Foreign Minister Makiko Tanaka said Thursday she is prepared to consider Okinawa Prefecture’s demand that some U.S. Marine drills on the islands be moved overseas.
She added that she will raise the issue when she makes a planned visit to the United States later this month.
Speaking at the Lower House Committee on Security, Tanaka said, “There is room to discuss and study (Okinawa’s demand).
“When I visit the United States, I will propose the idea and hear their opinions.”
Tanaka also said that, during her visit, she will point out that some experts in the U.S. have also suggested shifting some of the marines’ drills from Okinawa.
The relocation demand was initially made by former Okinawa Gov. Masahide Ota.
Keiichi Inamine, the prefecture’s current governor, also said in February that he will seek to have at least some of the drills conducted in Okinawa relocated to Guam.
Tanaka is the first member of the Japanese government to comment on the matter.
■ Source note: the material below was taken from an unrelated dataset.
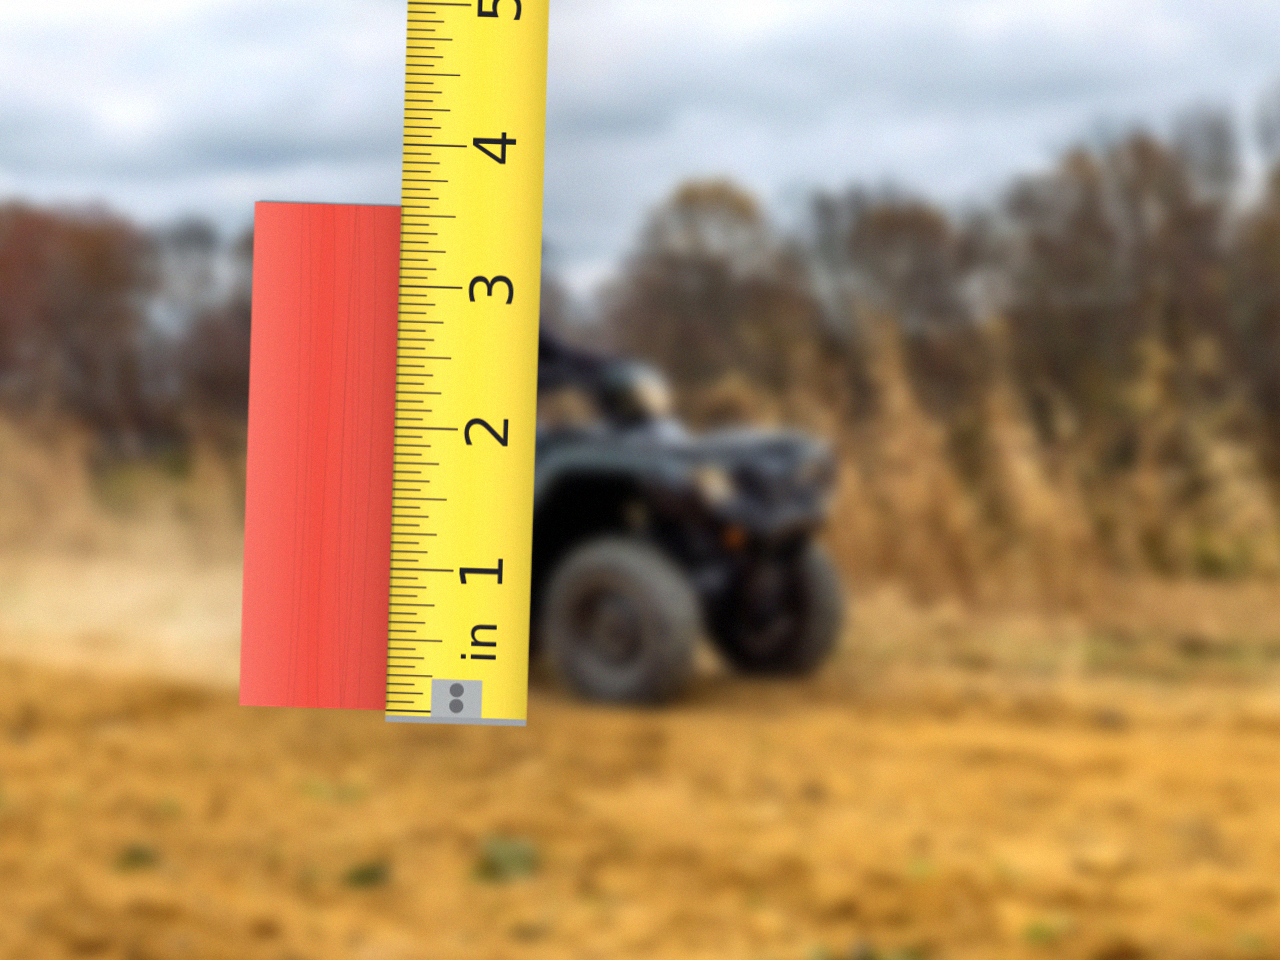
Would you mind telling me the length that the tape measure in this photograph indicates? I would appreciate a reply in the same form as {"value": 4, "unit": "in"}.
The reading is {"value": 3.5625, "unit": "in"}
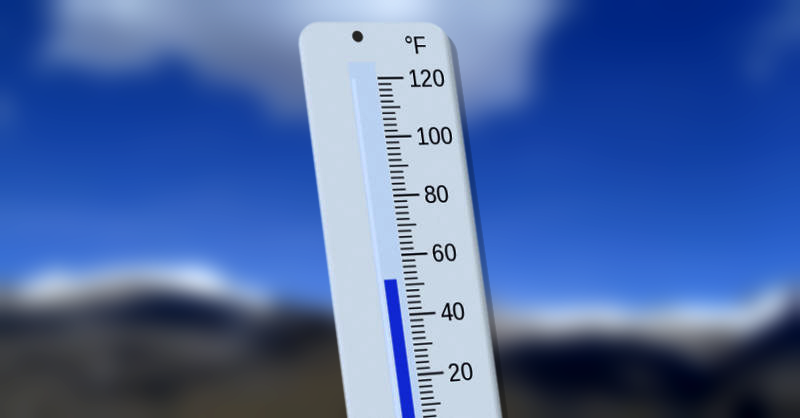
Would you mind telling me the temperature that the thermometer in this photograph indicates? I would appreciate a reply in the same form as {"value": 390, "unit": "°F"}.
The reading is {"value": 52, "unit": "°F"}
Previously, Tokyo has merely repeated its commitment to reducing the burden shouldered by Okinawa.
The prefecture, which accounts for only 0.6 percent of the country’s territory, provides 75 percent of the land occupied by U.S. forces in Japan.
It hosts 25,000 members of the U.S. military and more than half the 47,000 marines stationed in Japan.
Joseph Nye, former U.S. assistant secretary of defense, said in an interview with Kyodo News in March that Japan and the U.S. should start examining the possibility of relocating some marine officers to Guam, depending on the state of affairs on the Korean Peninsula.
Tanaka also emphasized her policy of exchanging views with Washington regarding the countries’ policies toward North Korea, saying that coordination between Japan, U.S. and South Korea is a vital part of settling North Korea-related issues.
She made the remarks in response to questions by Eisei Ito and Shu Watanabe, Lower House members of the Democratic Party of Japan, the nations largest opposition party.